Former British prime minister Tony Blair has come under fire for calling on Britons to “mobilize” against Brexit.
"The issue is not whether we ignore the will of the people, but whether, as information becomes available, and facts take the place of claims, the will of the people shifts. Maybe it won’t, in which case people like me will have to accept it,” the former premier wrote in the New European daily on Friday.
“But surely we are entitled to try to persuade, to make the argument, and not to be whipped into line to support a decision we genuinely believe is a catastrophe for the country we love,” he added.
Although the British people chose to leave the European Union during a referendum in late June, Blair told BBC Radio in a separate interview that all options, including a second referendum to reverse the Leave vote, should be kept on the table.
Stewart Jackson, a Tory MP and parliamentary private secretary to the Brexit secretary, David Davis, called Blair a “snake-oil salesman,” saying his comments would “boost” the case for leaving the EU.
Maria Caulfield, another Tory MP, also attacked Blair, saying he had broken “his own promise of a referendum on the EU, encouraged uncontrolled immigration and now can’t come to terms with the decision of the people of the UK to leave.”
UK Independence Party (UKIP) MP Douglas Carswell said in a tweet that Blair was “seeking to de-legitimize and reverse” the referendum result.
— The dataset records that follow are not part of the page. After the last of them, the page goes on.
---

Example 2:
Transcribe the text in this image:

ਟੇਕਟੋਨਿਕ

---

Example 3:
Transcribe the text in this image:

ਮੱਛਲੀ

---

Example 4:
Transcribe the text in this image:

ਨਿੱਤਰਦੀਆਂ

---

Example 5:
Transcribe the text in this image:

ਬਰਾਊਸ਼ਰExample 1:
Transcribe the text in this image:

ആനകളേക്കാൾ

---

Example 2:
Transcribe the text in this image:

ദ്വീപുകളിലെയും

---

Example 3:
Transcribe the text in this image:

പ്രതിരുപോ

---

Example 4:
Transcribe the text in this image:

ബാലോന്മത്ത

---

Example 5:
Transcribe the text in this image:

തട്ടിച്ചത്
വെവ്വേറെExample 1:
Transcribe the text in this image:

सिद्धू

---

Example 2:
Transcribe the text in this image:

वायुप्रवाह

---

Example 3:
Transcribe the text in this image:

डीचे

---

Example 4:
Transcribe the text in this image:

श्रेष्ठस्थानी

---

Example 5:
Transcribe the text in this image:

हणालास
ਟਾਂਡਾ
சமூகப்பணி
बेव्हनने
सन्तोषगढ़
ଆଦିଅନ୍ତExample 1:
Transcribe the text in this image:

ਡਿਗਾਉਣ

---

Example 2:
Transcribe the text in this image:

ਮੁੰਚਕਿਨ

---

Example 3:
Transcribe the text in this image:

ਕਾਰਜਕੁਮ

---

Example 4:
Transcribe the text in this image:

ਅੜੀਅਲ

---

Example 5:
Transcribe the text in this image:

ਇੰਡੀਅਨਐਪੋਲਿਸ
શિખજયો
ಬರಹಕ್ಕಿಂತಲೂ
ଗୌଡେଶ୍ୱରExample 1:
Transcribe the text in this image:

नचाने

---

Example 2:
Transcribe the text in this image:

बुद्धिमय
A government spokesman was quoted by the Guardian as saying that the former UK premier was “entitled to put his views to whom he so chooses,” but Prime Minister Theresa May would not overturn the Brexit vote.
“And not only has the PM been clear here but she’s also been clear when she’s met European leaders. There will be no second referendum; Britain is leaving the European Union,” he said.
May has made it clear that she would complete the Brexit process by 2019, despite concerns that the UK might lose its access to the EU single market.